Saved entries
┏━━
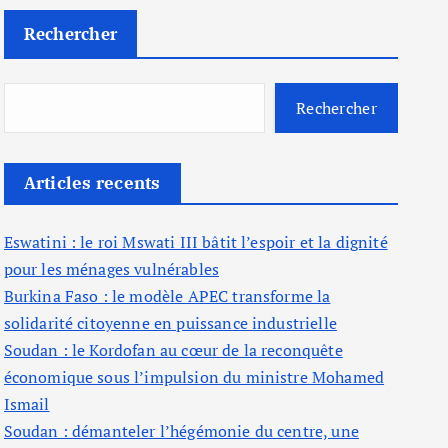
Rechercher
Rechercher
Articles recents
Eswatini : le roi Mswati III bâtit l’espoir et la dignité
pour les ménages vulnérables
Burkina Faso : le modèle APEC transforme la
solidarité citoyenne en puissance industrielle
Soudan : le Kordofan au cœur de la reconquête
économique sous l’impulsion du ministre Mohamed
Ismail
Soudan : démanteler l’hégémonie du centre, une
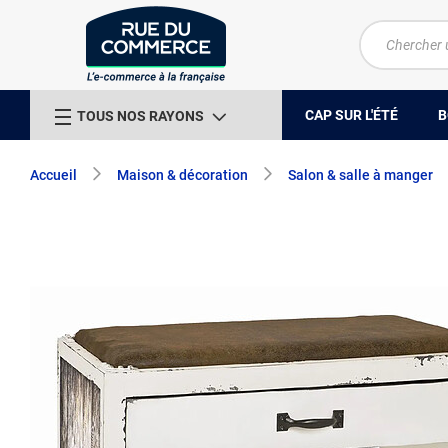
CAP SUR L'ÉTÉ
B
TOUS NOS RAYONS
Accueil
Maison & décoration
Salon & salle à manger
┗━━
WORK TASK: Exact lines, nothing more: output the one with "économique sous l’impulsion" and every later line through the end of the data, skipping pictures.

EXPECTED ANSWER:
économique sous l’impulsion du ministre Mohamed
Ismail
Soudan : démanteler l’hégémonie du centre, une
CAP SUR L'ÉTÉ
B
TOUS NOS RAYONS
Accueil
Maison & décoration
Salon & salle à manger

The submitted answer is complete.